Oh right. Shingoose and all those guys! You know, I do have the book, but I have not heard the record. Most of those people were friends of mine. Most of the compilations like that, I say not very happily, they don’t have to pay anybody because it’s all public domain. So they can go into the Smithsonian collection. There used to be people who made something called Sacred Vision or sacred something or another, some guy who doesn’t have a career but he has a synthesizer.

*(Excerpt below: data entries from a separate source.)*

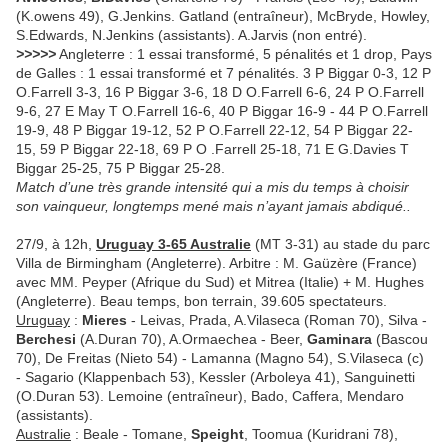
(K.owens 49), G.Jenkins. Gatland (entraîneur), McBryde, Howley,
S.Edwards, N.Jenkins (assistants). A.Jarvis (non entré).
>>>>>
Angleterre : 1 essai transformé, 5 pénalités et 1 drop, Pays
de Galles : 1 essai transformé et 7 pénalités. 3 P Biggar 0-3, 12 P
O.Farrell 3-3, 16 P Biggar 3-6, 18 D O.Farrell 6-6, 24 P O.Farrell
9-6, 27 E May T O.Farrell 16-6, 40 P Biggar 16-9 - 44 P O.Farrell
19-9, 48 P Biggar 19-12, 52 P O.Farrell 22-12, 54 P Biggar 22-
15, 59 P Biggar 22-18, 69 P O .Farrell 25-18, 71 E G.Davies T
Biggar 25-25, 75 P Biggar 25-28.
Match d’une très grande intensité qui a mis du temps à choisir
son vainqueur, longtemps mené mais n’ayant jamais abdiqué..
27/9, à 12h,
Uruguay 3-65 Australie
(MT 3-31) au stade du parc
Villa de Birmingham (Angleterre). Arbitre : M. Gaüzère (France)
avec MM. Peyper (Afrique du Sud) et Mitrea (Italie) + M. Hughes
(Angleterre). Beau temps, bon terrain, 39.605 spectateurs.
Uruguay
:
Mieres
- Leivas, Prada, A.Vilaseca (Roman 70), Silva -
Berchesi
(A.Duran 70), A.Ormaechea - Beer,
Gaminara
(Bascou
70), De Freitas (Nieto 54) - Lamanna (Magno 54), S.Vilaseca (c)
- Sagario (Klappenbach 53), Kessler (Arboleya 41), Sanguinetti
(O.Duran 53). Lemoine (entraîneur), Bado, Caffera, Mendaro
(assistants).
Australie
: Beale - Tomane,
Speight
, Toomua (Kuridrani 78),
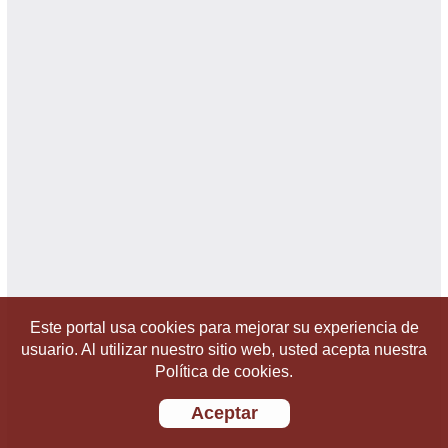
Este portal usa cookies para mejorar su experiencia de
usuario. Al utilizar nuestro sitio web, usted acepta nuestra
Política de cookies.
Aceptar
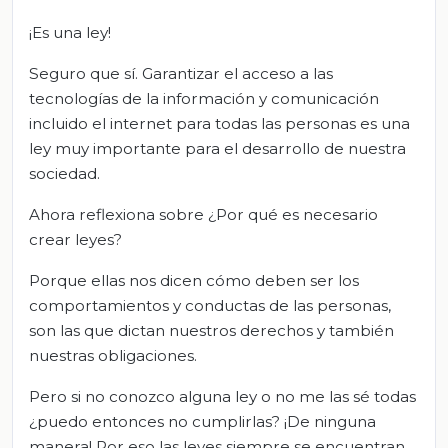
¡Es una ley!
Seguro que sí. Garantizar el acceso a las
tecnologías de la información y comunicación
incluido el internet para todas las personas es una
ley muy importante para el desarrollo de nuestra
sociedad.
Ahora reflexiona sobre ¿Por qué es necesario
crear leyes?
Porque ellas nos dicen cómo deben ser los
comportamientos y conductas de las personas,
son las que dictan nuestros derechos y también
nuestras obligaciones.
Pero si no conozco alguna ley o no me las sé todas
¿puedo entonces no cumplirlas? ¡De ninguna
manera! Por eso las leyes siempre se encuentran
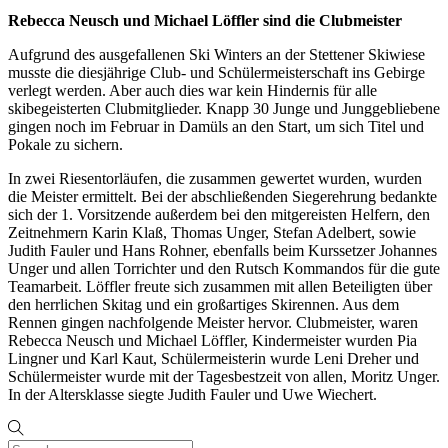
Rebecca Neusch und Michael Löffler sind die Clubmeister
Aufgrund des ausgefallenen Ski Winters an der Stettener Skiwiese
musste die diesjährige Club- und Schülermeisterschaft ins Gebirge
verlegt werden. Aber auch dies war kein Hindernis für alle
skibegeisterten Clubmitglieder. Knapp 30 Junge und Junggebliebene
gingen noch im Februar in Damüls an den Start, um sich Titel und
Pokale zu sichern.
In zwei Riesentorläufen, die zusammen gewertet wurden, wurden
die Meister ermittelt. Bei der abschließenden Siegerehrung bedankte
sich der 1. Vorsitzende außerdem bei den mitgereisten Helfern, den
Zeitnehmern Karin Klaß, Thomas Unger, Stefan Adelbert, sowie
Judith Fauler und Hans Rohner, ebenfalls beim Kurssetzer Johannes
Unger und allen Torrichter und den Rutsch Kommandos für die gute
Teamarbeit. Löffler freute sich zusammen mit allen Beteiligten über
den herrlichen Skitag und ein großartiges Skirennen. Aus dem
Rennen gingen nachfolgende Meister hervor. Clubmeister, waren
Rebecca Neusch und Michael Löffler, Kindermeister wurden Pia
Lingner und Karl Kaut, Schülermeisterin wurde Leni Dreher und
Schülermeister wurde mit der Tagesbestzeit von allen, Moritz Unger.
In der Altersklasse siegte Judith Fauler und Uwe Wiechert.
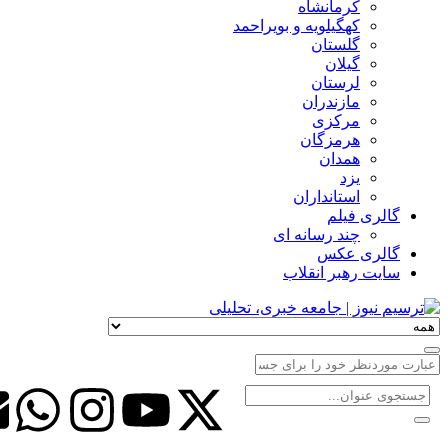
کرمانشاه
کهگیلویه و بویراحمد
گلستان
گیلان
لرستان
مازندران
مرکزی
هرمزگان
همدان
یزد
استانداران
گالری فیلم
چند رسانه ای
گالری عکس
سایت رهبر انقلاب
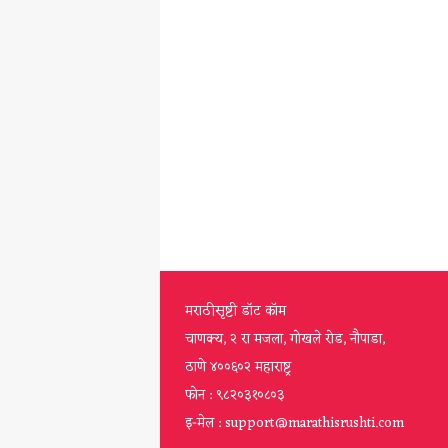
मराठीसृष्टी डॉट कॉम
चाणक्य, २ रा मजला, गोखले रोड, नौपाडा,
ठाणे ४००६०२ महाराष्ट्र
फोन : ९८२०३१०८०३
इ-मेल : support@marathisrushti.com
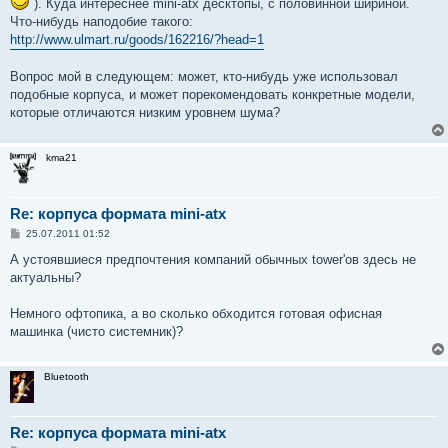
). Куда интереснее mini-atx десктопы, с половинной шириной.
Что-нибудь наподобие такого:
http://www.ulmart.ru/goods/162216/?head=1
Вопрос мой в следующем: может, кто-нибудь уже использовал
подобные корпуса, и может порекомендовать конкретные модели,
которые отличаются низким уровнем шума?
kma21
Re: корпуса формата mini-atx
С
25.07.2011 01:52
о
о
А устоявшиеся предпочтения компаний обычных tower'ов здесь не
б
актуальны?
щ
е
н
Немного офтопика, а во сколько обходится готовая офисная
и
е
машинка (чисто системник)?
Bluetooth
Re: корпуса формата mini-atx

Was this some kind of massage music?
I think it was. They tried to get me to tour with it, because they needed some credibility. I said no! But I am glad that all those Willies—Willie Dunn, Willy Mitchell, Willie Thrasher—and Shingoose and all those players are being heard. Shit, those guys couldn’t get arrested. Record companies wouldn’t touch them with a 10-foot-pole. Some of those guys were incredibly talented but were getting no encouragement. I’m glad they’re getting some kind of posthumous due. Better late than never!
I notice that two days after you’re playing a big Toronto show, you’re playing the Neat Coffee Shop in Braeside, Ontario, somewhere between Peterborough and Ottawa.
Yeah! How about that!
How many coffee shop shows do you do these days?
Not many. But I love them. I love a close-up audience. I have always revered coffee houses. I wouldn’t have a career were it not for coffee houses, because I’m a teetotaler. I was young and looked how I looked and hanging around bars at late hours, that was not a good idea for me. Were it not for coffee houses and students, you and I would not be talking right now!